El concepto nace por extensión del de Pax Romana, acuñado por el historiador Edward Gibbon para explicar el período del imperio romano comprendido entre el año 29 aC y el 180 dC. Dos siglos desde que el emperador Augusto proclamó el fin de las guerras civiles dentro de ese extendido territorio de más de 5 millones de kilómetros cuadrados alrededor del Mediterráneo, hasta la muerte de Marco Aurelio. Fueron dos centurias en que los emperadores lograron mantener la paz interior bajo la rígida ley romana y apoyados en la férrea disciplina impuesta por las tropas imperiales. No era una paz consensuada entre pares, sino la eliminación de las guerras intestinas clausuradas mediante el convincente poder de las armas.
Hubo un siglo en que el Reino Unido consiguió repetir, con las diferencias del caso, ese momento en la Vieja Europa. Fue entre la derrota de Napoleón, en 1815, y el asesinato del archiduque de Austria en Sarajevo, en 1814. Se conoce a esta época como la de la Pax Britannica. Alí le cuenta a Stone los detalles de cómo Estados Unidos se convierte en un jugador global y cómo los ingleses se ven obligados a ir transfiriendo los resortes del poder mundial a cambio de la imprescindible ayuda para derrotar a los alemanes y luego intentar frenar al bolchevismo que prometía extenderse desde la naciente Unión Soviética. También explica la relación especial que une a los dos imperios desde entonces, cosa que se vio claramente cuando Galtieri y sus secuaces creyeron que contaban con anuencia estadounidense para ocupar Malvinas en 1982.

■ CONSIGNA ■
Sigue el texto de arriba sobre la Pax Romana y la Pax Britannica justo después de su última oración.

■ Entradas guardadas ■
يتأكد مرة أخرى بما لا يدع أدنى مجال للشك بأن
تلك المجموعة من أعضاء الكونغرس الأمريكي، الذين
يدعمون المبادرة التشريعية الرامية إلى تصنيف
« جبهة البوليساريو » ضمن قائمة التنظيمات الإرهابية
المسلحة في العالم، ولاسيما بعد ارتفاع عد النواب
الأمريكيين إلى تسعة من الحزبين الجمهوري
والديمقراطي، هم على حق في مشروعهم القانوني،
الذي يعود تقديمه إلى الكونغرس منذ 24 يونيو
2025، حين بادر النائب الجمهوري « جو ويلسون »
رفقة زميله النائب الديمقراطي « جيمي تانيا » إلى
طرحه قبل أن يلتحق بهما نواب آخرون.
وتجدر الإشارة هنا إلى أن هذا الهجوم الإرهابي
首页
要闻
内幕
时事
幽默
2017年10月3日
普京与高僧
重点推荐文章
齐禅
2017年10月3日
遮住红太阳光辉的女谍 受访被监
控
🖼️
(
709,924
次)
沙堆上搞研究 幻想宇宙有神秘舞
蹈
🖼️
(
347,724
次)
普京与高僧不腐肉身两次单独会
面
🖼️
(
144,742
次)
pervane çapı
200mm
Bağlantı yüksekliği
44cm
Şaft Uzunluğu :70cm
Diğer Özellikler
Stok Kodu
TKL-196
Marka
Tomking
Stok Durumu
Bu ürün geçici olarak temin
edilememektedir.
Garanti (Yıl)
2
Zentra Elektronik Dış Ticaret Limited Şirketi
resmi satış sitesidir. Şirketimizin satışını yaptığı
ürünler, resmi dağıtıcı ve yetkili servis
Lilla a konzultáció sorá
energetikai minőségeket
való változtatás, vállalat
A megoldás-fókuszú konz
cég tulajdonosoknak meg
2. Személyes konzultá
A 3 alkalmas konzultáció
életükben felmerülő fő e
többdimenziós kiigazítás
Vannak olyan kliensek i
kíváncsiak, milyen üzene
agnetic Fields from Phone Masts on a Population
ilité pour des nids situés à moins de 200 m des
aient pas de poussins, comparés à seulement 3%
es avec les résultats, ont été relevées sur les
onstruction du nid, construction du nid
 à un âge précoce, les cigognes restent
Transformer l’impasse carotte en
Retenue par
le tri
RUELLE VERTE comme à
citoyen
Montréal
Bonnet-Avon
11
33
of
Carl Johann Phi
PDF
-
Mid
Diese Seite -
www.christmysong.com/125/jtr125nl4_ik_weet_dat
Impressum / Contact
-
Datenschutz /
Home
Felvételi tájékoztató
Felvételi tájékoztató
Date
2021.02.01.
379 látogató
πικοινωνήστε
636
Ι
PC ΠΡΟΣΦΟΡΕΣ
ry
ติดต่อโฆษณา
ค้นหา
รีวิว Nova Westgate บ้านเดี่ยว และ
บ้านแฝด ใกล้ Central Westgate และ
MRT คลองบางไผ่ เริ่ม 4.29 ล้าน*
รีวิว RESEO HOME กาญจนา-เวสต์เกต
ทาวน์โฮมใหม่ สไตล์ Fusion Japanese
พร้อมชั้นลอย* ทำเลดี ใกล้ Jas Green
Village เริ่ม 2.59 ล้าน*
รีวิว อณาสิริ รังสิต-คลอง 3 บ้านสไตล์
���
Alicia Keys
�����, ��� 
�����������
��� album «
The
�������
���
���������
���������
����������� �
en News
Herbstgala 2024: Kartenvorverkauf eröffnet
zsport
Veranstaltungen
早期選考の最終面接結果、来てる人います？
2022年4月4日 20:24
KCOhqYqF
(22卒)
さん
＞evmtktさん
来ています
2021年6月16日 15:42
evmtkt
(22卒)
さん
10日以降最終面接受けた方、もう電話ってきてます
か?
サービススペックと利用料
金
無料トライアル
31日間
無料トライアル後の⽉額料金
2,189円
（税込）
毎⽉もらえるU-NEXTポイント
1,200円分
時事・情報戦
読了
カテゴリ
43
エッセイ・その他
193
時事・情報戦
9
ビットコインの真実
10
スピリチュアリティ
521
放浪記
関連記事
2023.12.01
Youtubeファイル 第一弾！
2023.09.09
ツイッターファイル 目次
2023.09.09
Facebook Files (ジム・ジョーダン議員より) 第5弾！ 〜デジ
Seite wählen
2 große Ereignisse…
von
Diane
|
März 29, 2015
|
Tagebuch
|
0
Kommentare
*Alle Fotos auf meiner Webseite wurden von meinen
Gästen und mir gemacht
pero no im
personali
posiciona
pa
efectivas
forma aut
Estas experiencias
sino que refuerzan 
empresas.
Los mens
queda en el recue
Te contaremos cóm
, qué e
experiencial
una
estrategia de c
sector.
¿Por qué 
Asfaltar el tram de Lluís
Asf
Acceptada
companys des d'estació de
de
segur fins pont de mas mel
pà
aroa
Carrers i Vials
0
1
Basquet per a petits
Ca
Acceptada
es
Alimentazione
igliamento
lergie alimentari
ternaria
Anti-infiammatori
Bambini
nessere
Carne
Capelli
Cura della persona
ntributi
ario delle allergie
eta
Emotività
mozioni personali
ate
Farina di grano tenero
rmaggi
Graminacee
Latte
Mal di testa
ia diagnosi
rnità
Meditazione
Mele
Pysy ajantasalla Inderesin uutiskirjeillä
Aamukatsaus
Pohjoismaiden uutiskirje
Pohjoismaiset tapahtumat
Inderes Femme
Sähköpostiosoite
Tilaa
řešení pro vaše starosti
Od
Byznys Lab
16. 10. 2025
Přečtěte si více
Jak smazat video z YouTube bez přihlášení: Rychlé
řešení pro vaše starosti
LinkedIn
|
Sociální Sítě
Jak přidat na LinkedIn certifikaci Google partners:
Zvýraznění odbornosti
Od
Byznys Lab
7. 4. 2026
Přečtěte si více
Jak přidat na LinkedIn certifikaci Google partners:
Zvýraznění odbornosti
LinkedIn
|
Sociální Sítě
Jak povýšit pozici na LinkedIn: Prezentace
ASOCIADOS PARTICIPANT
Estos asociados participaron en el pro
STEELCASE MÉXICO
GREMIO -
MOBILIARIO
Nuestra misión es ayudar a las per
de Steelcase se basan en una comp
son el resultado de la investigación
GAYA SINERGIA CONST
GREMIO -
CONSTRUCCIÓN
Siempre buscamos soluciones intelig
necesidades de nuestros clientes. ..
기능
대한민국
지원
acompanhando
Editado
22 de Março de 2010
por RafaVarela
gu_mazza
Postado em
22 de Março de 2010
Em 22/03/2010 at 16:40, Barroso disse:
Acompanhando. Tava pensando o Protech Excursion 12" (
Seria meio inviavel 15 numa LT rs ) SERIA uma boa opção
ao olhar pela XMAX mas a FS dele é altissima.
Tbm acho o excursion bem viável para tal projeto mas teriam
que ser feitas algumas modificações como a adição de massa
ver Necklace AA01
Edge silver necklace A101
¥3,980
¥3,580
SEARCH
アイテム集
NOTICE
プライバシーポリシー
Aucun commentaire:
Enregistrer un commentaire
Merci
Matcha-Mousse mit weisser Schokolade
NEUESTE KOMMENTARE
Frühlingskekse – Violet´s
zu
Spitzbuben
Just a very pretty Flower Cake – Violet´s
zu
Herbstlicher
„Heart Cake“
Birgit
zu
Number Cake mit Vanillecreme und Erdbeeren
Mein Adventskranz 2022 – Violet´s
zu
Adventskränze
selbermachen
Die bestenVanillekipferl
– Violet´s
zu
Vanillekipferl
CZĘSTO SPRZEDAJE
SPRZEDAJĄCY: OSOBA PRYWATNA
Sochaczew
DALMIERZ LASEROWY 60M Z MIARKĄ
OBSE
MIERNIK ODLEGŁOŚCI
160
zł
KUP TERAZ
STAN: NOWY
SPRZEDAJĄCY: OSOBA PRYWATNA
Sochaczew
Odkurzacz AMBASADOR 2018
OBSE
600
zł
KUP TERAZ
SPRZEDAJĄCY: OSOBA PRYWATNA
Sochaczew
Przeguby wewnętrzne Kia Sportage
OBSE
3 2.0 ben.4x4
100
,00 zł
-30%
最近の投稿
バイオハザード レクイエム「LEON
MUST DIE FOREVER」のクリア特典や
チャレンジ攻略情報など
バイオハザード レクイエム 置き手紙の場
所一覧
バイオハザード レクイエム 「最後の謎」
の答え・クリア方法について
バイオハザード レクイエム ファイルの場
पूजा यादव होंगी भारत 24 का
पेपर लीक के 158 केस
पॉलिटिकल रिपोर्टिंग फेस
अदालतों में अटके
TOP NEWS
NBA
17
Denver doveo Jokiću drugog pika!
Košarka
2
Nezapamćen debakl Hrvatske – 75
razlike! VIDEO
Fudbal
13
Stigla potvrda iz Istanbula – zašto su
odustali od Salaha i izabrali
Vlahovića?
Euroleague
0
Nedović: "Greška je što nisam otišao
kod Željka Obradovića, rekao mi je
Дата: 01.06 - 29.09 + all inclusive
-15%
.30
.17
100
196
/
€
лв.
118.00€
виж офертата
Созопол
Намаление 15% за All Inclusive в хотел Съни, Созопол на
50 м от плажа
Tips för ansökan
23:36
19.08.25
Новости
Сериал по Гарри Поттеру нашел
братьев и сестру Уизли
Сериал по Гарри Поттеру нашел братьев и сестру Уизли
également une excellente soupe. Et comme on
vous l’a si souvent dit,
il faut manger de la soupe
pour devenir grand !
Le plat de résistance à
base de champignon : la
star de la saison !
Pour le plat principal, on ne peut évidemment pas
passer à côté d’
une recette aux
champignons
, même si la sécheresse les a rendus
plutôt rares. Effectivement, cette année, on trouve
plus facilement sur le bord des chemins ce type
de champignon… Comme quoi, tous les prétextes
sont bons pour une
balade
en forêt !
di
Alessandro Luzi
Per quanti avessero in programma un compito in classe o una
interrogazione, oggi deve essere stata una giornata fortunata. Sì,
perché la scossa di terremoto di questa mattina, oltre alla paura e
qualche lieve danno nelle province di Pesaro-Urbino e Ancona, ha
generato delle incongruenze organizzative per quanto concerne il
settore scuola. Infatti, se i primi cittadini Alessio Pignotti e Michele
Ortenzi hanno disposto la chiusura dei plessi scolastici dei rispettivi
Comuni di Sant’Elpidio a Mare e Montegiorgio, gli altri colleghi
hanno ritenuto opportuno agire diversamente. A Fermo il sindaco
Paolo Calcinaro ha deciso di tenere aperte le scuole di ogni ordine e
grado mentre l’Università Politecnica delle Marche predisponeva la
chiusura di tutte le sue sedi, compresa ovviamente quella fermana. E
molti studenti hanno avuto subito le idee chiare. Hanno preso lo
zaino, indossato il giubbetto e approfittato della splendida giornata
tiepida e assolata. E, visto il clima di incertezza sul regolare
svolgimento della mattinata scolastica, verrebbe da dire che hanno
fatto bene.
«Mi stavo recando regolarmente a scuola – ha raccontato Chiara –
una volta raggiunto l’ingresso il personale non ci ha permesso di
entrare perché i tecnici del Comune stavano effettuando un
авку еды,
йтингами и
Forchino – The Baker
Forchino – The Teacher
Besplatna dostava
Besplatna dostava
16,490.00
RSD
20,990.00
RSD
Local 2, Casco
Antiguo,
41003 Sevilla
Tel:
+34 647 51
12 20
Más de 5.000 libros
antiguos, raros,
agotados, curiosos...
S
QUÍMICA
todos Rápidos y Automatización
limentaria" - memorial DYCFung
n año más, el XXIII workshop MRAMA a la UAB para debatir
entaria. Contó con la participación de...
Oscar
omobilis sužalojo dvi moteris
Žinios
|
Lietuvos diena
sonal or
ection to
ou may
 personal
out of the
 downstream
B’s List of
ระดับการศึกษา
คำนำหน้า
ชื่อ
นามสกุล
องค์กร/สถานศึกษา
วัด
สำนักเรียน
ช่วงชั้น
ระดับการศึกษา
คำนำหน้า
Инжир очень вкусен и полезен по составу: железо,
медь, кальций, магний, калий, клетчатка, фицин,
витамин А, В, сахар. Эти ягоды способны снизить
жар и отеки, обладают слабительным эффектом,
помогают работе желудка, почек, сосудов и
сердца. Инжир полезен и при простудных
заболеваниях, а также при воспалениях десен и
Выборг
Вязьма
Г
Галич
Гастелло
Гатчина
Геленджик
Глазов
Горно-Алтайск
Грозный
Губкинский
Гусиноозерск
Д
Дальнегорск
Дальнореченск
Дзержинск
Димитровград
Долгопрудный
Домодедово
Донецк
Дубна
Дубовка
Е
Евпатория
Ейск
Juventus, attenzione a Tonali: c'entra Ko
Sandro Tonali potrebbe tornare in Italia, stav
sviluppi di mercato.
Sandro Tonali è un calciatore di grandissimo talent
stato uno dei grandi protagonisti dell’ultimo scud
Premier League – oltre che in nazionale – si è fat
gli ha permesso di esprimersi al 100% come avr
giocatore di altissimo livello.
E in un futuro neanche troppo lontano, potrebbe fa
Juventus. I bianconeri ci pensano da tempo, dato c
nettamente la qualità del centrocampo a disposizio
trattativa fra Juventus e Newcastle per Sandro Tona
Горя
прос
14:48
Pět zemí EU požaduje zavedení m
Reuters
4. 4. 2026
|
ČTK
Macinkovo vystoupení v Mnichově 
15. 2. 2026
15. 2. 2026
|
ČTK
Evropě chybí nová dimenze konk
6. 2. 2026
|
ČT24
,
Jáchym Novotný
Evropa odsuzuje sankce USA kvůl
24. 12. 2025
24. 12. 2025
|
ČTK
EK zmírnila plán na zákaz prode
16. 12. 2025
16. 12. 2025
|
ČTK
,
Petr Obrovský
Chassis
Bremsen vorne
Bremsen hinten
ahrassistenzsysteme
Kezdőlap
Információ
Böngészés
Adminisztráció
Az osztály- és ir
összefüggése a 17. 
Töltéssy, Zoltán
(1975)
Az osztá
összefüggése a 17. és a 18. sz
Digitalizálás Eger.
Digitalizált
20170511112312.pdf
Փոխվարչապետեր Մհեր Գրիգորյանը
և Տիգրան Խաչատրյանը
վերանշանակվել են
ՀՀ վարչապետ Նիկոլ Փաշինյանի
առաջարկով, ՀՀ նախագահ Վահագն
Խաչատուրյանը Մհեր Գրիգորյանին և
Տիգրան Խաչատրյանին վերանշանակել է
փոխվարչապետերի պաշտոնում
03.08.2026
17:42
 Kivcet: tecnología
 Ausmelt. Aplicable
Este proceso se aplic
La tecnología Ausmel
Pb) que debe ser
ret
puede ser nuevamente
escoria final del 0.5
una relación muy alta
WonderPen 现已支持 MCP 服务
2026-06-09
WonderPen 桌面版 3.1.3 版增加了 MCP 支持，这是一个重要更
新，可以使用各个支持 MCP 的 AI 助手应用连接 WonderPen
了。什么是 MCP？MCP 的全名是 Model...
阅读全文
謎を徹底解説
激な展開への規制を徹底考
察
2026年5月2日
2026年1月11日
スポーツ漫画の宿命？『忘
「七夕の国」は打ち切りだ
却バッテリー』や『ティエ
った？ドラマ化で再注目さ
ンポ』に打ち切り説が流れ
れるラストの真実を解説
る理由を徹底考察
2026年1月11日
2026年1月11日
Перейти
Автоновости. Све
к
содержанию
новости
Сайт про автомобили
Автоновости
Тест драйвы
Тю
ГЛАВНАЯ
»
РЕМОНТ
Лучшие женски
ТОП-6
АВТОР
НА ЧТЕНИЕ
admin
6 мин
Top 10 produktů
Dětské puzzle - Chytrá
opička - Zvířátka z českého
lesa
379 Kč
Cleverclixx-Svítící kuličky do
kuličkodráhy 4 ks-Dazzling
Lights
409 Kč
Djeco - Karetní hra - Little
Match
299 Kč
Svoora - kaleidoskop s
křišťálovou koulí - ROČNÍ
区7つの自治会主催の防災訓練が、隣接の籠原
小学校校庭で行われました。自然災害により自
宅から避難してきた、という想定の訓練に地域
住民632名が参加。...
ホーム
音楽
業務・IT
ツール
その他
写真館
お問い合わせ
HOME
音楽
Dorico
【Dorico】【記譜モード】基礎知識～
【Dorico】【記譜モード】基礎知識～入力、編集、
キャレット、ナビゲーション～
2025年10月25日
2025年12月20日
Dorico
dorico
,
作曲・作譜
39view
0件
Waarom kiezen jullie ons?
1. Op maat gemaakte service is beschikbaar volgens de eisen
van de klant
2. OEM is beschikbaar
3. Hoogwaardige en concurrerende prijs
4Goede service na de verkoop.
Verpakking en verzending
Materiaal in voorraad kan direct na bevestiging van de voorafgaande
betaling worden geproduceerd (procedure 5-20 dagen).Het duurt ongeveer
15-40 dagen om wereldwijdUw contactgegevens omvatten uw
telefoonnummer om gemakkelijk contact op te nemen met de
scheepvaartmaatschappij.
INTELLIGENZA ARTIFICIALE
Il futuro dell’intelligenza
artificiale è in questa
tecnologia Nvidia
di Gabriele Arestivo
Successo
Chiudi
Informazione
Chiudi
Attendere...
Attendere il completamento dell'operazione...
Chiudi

■ TU RESPUESTA ■
La creación en 1945 de la Organización de Naciones Unidas no hizo sino cristalizar la división del mundo que los ganadores de la Segunda Guerra diseñaron en Yalta. El foro donde Argentina reclama contra la militarización británica del Atlántico Sur es, como señala el canciller Héctor Timerman, el escenario donde un grupo de cinco países con derecho de veto mantienen sus privilegios antidemocráticos con la por ahora obligada anuencia del resto de las naciones. Una anuencia que desde hace una década –hay quienes ponen fin a la Pax Americana el 11-S de 2001– es cada vez más cuestionada por bloques de naciones que están alcanzando cada vez más influencia, y entre ellos fundamentalmente los latinoamericanos.
Allí es donde el pedido de la presidenta Cristina Fernández de Kirchner de darle una oportunidad a la paz alcanza su verdadera estatura. Porque se trata de una paz, por así llamarla, “lennoniana”. Con arreglo al respeto por la voluntad y los intereses democráticos de todos los interesados. Algo que los ingleses no están dispuestos a aceptar porque quizás pretenden mantener un enclave colonial en el Atlántico Sur para creer que todavía son un imperio. O más bien porque la relación particular entre Londres y Washington da que es más conveniente para la OTAN que una base militar en esta región tenga bandera británica y no de Estados Unidos, en un contexto regional hostil a seguir aceptando una paz que no sea debatida igualitariamente. Cosa de no repetir el rechazo a las bases estadounidenses en Ecuador, Colombia, Paraguay, y obviamente, Guantánamo. Y que Washington pueda incluso aparecer como garante del diálogo.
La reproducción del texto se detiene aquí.